İstanbul Sözleşmesi ve 6284 sayılı yasanın hala yürürlükte olduğunu ve yasanın derhal ve etkin bir şekilde uygulanması gerektiğinin altını çizen Şükran şu değerlendirmede bulundu: "Polisin kadını derhal baroya yönlendirip hukuki bir destek sağlaması lazım, eğer sığınma evine gitmek istiyorsa derhal Şiddet Önleme ve İzleme Merkezi'ne (ŞÖNİM) yönlendirmek zorunda ve yine maddi bir desteğe ihtiyacı varsa kaymakamlık kanalıyla bunu yaptırması gerekiyor. Zaten 6284 sayılı yasaya göre kolluğun aslında tedbir kararı verme yetkisi de var, yani acil durumlarda kolluk tüm yetkileri kullanabilir."
'Kolluk üzerine düşen yükümlülükleri yerine getirmeli'
Adli yardım talebinin önemine değinen Şükran, Ayşe Tuğba Arslan isimli kadının 23 defa savcılığa başvurduğunu ve en son sosyal medya hesabından, "Öldürülmemi mi bekliyorsunuz" paylaşımının ardından katledildiğini anımsattı. "Yine Diyarbakır'da meslektaşımız Müzeyyen Boylu 11 defa başvurmuştu ve alabildiği koruma kararları 10-15 gündü" diyen Şükran, bu noktada polisin üzerine düşen yükümlülükleri yerine getirmesi çağrısında bulunarak, "Bırakın kadınları geri göndermeyi, derhal koruma tedbirlerini almaları gerekiyor" dedi.
'Polis görevini savsaklıyor'
İstanbul Sözleşmesi'nin taraf devletlere iç hukukta ne gibi düzenlemeler yapacağını söylediğini ve polisin bu noktada çok etin ve duyarlı davranması gerektiğini kaydeden Şükran, "Polis bunu yapmıyor, görevini savsaklıyor, biz bunun için de görevini ihmal etmekten suç duyurusunda bulunmalarını söylüyoruz kadınlarımıza ama maalesef ki korkuyorlar" ifadelerini kullandı. Şiddet mağduru kadınların zaten çok travmatik bir halde olduklarını belirten Şükran, ikincil bir mağduriyet yaşamak istemeyerek herhangi bir şikayette bulunmak istemediklerini ifade etti.
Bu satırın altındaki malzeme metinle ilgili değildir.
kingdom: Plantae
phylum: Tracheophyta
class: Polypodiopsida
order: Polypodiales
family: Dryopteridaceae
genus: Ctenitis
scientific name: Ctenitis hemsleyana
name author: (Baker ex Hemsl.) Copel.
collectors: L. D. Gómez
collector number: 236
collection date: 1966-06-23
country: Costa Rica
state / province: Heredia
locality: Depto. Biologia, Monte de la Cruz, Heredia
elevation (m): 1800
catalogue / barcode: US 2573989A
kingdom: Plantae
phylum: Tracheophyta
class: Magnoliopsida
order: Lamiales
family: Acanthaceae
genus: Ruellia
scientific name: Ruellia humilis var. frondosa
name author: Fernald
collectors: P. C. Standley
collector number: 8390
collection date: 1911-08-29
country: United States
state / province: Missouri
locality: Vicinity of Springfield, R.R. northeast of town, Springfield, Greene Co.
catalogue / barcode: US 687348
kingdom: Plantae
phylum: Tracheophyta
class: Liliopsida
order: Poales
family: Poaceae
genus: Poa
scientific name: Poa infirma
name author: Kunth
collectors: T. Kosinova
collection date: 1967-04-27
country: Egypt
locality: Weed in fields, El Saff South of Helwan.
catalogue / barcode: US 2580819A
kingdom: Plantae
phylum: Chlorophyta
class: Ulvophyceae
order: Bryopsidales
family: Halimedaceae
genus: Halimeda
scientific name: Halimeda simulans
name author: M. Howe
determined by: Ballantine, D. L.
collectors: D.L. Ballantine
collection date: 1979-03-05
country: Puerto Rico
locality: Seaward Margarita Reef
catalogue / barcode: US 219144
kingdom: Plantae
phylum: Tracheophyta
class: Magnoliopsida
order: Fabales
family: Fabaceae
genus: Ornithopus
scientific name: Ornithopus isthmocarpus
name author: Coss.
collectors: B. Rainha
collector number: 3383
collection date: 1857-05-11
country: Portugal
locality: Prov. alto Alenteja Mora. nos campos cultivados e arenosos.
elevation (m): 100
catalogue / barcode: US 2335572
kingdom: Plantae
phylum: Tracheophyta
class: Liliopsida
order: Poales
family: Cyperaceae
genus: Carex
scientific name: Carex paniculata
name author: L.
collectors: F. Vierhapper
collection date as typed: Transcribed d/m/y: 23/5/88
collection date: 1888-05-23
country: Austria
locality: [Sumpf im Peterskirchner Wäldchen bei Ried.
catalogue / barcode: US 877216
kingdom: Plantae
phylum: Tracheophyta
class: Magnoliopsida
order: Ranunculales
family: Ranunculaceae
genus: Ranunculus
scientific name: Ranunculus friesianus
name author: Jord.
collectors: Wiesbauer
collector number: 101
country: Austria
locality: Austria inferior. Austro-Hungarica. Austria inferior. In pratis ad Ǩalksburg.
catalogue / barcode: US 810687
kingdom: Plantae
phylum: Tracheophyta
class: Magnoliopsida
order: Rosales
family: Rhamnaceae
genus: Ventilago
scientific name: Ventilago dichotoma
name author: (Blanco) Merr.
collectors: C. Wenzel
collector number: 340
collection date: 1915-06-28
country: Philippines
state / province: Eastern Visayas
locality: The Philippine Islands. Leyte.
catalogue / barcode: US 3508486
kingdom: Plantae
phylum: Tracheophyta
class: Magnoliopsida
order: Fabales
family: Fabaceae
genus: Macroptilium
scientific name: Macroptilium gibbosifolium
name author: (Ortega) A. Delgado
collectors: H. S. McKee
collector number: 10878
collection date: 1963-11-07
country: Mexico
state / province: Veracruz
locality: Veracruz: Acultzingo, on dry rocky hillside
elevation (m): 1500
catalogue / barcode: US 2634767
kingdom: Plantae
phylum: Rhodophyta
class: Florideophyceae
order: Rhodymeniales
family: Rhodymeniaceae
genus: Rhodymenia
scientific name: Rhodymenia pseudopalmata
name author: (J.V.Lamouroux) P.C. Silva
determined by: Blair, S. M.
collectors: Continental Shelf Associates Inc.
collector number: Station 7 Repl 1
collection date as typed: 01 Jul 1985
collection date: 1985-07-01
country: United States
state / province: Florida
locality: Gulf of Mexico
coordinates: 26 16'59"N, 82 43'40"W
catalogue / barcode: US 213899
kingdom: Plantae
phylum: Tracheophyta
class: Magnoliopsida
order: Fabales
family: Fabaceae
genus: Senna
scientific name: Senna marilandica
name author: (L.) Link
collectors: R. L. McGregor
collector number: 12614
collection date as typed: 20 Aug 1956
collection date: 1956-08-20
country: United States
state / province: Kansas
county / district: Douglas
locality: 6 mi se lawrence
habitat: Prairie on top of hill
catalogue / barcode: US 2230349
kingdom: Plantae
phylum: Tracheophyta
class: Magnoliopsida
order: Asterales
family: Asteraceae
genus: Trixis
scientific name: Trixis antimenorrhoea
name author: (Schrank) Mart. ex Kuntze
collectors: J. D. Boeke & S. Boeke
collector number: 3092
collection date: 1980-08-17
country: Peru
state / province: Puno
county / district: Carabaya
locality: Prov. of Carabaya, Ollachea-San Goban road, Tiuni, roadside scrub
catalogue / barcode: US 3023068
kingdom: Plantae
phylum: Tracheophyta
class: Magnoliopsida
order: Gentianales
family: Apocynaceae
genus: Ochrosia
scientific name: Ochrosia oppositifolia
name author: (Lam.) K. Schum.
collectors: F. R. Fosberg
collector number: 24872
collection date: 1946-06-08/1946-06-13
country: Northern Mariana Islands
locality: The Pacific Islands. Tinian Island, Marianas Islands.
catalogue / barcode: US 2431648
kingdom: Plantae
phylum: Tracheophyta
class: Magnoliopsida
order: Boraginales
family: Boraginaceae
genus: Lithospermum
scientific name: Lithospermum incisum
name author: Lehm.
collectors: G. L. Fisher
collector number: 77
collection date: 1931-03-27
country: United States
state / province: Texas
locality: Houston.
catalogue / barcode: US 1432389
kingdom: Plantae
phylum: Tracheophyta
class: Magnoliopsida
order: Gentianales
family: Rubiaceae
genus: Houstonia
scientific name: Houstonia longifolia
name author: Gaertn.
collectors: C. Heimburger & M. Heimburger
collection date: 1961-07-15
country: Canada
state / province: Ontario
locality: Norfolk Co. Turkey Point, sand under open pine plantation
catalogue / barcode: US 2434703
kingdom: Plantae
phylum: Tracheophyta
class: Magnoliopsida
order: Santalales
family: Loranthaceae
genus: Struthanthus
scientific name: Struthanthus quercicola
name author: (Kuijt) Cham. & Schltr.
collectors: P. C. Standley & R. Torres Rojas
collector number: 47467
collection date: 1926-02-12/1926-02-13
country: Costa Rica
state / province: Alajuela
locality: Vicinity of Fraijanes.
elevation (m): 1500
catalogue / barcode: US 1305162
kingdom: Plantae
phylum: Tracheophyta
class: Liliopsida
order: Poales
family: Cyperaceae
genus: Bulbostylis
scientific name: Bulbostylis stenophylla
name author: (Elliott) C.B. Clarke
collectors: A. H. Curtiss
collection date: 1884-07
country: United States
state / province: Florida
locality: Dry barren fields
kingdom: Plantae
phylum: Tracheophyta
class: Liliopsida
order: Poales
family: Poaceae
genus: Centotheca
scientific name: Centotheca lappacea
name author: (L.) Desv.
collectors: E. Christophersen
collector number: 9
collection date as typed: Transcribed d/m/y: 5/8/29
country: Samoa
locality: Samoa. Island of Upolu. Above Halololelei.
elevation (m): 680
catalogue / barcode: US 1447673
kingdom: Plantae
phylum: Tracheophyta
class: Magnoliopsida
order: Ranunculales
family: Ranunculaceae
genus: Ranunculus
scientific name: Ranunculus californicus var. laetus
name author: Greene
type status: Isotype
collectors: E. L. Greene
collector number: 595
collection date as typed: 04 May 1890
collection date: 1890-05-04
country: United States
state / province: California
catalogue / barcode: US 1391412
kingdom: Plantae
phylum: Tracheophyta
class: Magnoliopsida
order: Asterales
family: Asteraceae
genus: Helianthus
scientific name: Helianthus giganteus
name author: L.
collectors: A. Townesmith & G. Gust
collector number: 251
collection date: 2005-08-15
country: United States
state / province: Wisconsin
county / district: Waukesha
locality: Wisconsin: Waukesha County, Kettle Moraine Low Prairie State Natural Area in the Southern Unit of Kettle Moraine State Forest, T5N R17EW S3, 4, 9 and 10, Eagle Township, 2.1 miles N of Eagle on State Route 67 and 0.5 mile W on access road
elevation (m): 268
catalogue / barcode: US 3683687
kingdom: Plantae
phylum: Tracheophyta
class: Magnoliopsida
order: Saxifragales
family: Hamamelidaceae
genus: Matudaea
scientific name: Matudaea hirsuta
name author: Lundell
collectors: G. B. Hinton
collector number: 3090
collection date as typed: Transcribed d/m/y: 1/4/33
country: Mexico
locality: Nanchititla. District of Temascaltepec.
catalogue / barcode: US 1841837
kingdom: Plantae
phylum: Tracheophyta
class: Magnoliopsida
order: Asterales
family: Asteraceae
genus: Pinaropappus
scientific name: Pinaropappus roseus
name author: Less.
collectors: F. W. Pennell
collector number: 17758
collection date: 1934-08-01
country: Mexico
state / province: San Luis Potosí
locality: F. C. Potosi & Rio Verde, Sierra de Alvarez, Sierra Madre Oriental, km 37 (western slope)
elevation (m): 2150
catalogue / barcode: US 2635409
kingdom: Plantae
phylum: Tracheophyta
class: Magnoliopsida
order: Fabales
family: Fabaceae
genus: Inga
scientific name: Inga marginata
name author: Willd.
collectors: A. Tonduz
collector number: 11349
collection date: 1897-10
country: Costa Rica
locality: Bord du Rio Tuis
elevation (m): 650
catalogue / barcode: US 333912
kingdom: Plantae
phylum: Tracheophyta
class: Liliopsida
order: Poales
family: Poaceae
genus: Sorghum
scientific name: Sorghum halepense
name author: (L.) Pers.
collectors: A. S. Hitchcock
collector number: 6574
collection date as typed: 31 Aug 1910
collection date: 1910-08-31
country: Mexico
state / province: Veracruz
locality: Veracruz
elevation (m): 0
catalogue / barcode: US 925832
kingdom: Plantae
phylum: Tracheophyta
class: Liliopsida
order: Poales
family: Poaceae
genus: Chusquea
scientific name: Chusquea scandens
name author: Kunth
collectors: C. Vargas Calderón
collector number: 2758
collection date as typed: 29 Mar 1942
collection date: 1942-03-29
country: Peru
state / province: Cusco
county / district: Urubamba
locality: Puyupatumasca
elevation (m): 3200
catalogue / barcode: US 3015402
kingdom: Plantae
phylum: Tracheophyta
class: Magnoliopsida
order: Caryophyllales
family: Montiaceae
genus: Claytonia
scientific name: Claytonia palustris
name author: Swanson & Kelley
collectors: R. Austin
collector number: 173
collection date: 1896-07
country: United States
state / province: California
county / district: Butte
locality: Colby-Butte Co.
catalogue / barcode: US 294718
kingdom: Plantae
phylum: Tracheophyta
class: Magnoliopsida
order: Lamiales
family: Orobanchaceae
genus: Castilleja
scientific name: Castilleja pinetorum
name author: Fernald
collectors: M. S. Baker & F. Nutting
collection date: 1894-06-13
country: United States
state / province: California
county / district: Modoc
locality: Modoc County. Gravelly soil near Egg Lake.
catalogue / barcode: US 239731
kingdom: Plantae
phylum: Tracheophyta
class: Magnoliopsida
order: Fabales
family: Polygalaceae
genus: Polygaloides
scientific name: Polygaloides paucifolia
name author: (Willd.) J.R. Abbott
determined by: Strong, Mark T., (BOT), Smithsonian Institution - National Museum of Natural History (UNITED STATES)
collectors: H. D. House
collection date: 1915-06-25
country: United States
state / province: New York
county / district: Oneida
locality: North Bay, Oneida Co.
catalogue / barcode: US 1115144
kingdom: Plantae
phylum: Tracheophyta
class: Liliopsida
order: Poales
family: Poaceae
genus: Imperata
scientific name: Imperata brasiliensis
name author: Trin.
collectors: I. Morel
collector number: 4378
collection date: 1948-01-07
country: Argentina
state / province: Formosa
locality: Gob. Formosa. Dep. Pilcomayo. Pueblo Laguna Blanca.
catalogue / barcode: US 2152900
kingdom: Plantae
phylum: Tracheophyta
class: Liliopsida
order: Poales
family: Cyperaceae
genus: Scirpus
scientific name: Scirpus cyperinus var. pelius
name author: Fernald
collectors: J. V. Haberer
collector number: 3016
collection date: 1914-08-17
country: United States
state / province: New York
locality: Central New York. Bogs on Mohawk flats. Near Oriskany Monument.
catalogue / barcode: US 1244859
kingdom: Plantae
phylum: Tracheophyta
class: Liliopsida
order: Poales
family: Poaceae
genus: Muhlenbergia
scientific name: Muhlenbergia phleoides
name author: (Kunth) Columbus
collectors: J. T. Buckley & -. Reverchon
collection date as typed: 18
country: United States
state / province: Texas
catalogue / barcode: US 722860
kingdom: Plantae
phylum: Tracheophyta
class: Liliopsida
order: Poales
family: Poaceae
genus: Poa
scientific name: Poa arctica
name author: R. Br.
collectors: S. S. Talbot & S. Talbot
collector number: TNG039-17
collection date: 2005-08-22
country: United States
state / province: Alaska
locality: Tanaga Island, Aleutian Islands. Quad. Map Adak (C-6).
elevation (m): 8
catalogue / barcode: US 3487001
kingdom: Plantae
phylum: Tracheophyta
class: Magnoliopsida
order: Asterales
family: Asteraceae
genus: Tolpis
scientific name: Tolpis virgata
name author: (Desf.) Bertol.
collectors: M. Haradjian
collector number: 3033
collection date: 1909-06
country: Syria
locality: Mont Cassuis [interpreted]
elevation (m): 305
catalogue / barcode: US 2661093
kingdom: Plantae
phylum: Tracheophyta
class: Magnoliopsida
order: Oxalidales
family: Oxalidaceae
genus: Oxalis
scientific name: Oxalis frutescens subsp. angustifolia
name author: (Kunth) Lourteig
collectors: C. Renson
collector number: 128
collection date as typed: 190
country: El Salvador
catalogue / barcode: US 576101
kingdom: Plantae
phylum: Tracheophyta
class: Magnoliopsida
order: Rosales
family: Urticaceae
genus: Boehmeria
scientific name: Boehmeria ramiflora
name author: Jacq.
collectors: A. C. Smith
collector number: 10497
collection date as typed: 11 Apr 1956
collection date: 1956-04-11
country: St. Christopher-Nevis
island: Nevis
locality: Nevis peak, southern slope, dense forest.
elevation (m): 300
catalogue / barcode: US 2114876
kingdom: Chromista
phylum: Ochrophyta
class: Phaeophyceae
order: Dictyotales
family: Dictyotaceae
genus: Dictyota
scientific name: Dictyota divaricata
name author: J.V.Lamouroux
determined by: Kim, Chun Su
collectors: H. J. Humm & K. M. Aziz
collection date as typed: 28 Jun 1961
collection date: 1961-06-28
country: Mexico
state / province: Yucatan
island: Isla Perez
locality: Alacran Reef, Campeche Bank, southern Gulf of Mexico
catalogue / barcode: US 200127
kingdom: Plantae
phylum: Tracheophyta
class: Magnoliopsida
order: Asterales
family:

Herkesin şiddete uğrayabileceğini ve şiddete karşı asla sessiz kalınmaması gerektiğini dile getiren Şükran, "Ben avukatım ve avukat meslektaşım bir doktor tarafından öldürüldü, birçok avukat arkadaşımız da şiddete maruz kalıyor" sözlerini kullandı. Şükran, tüm dünyanın şiddetle uğraştığını belirterek mücadeleyi asla bırakmama çağrısında bulundu.
‘İstanbul Sözleşmesi'nden vazgeçmemeliyiz'
Toplumdaki her bireyin şiddete karşı duyarlı davranması gerektiğine değinen ve 6284 sayılı yasada da, "Eğer şiddete tanık oluyor veya korumaya almak istiyorsanız yetkililere ihbarda bulunun" denildiğini anımsatan Şükran, ancak toplum olarak hep birlikte mücadele ederek şiddetin üstesinden gelineceğini kaydetti. Şükran son olarak, "Şiddet öyle bir sarmal ki çocuklara, ailelere ve topluma sirayet ediyor, bu yüzden de şiddete dur demek için İstanbul Sözleşmesi'nden vazgeçmememiz gerekiyor" diye ekledi.